Icelandic-Swedish mathematician (born 1960)

Sigmundur Gudmundsson (/is/; born 1960) is an Icelandic-Swedish mathematician working at Lund University in the fields of differential geometry and global analysis. He is mainly interested in the geometric aspects of harmonic maps and their derivatives, such as harmonic morphisms and p-harmonic functions. His work is partially devoted to the existence theory of complex-valued harmonic morphisms and p-harmonic functions from Riemannian homogeneous spaces of various types, such as symmetric spaces and semisimple, solvable and nilpotent Lie groups.

Gudmundsson earned his Ph.D. from the University of Leeds in 1992, under the supervision of John C. Wood.

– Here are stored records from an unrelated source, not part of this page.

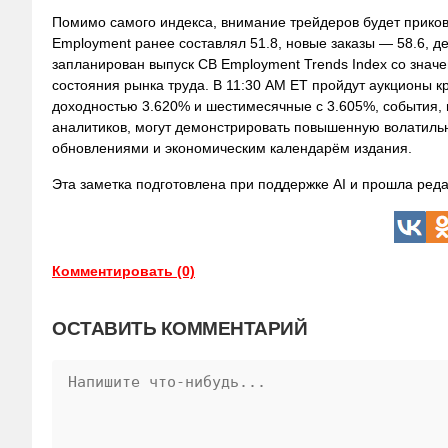
Помимо самого индекса, внимание трейдеров будет прикова
Employment ранее составлял 51.8, новые заказы — 58.6, де
запланирован выпуск CB Employment Trends Index со знач
состояния рынка труда. В 11:30 AM ET пройдут аукционы 
доходностью 3.620% и шестимесячные с 3.605%, события, 
аналитиков, могут демонстрировать повышенную волатильно
обновлениями и экономическим календарём издания.
Эта заметка подготовлена при поддержке AI и прошла реда
Комментировать (0)
ОСТАВИТЬ КОММЕНТАРИЙ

Gudmundsson is the founder of the website Nordic-Math-Job advertising vacant academic positions in the Nordic university departments of Mathematics and Statistics. This started off in 1997 as a one-man show, but is now supported by the mathematical societies in the Nordic countries and the National Committee for Mathematics of
The Royal Swedish Academy of Sciences.

==Publications==
- An Introduction to Gaussian Geometry, Lund University (2025).
- An Introduction to Riemannian Geometry, Lund University (2025).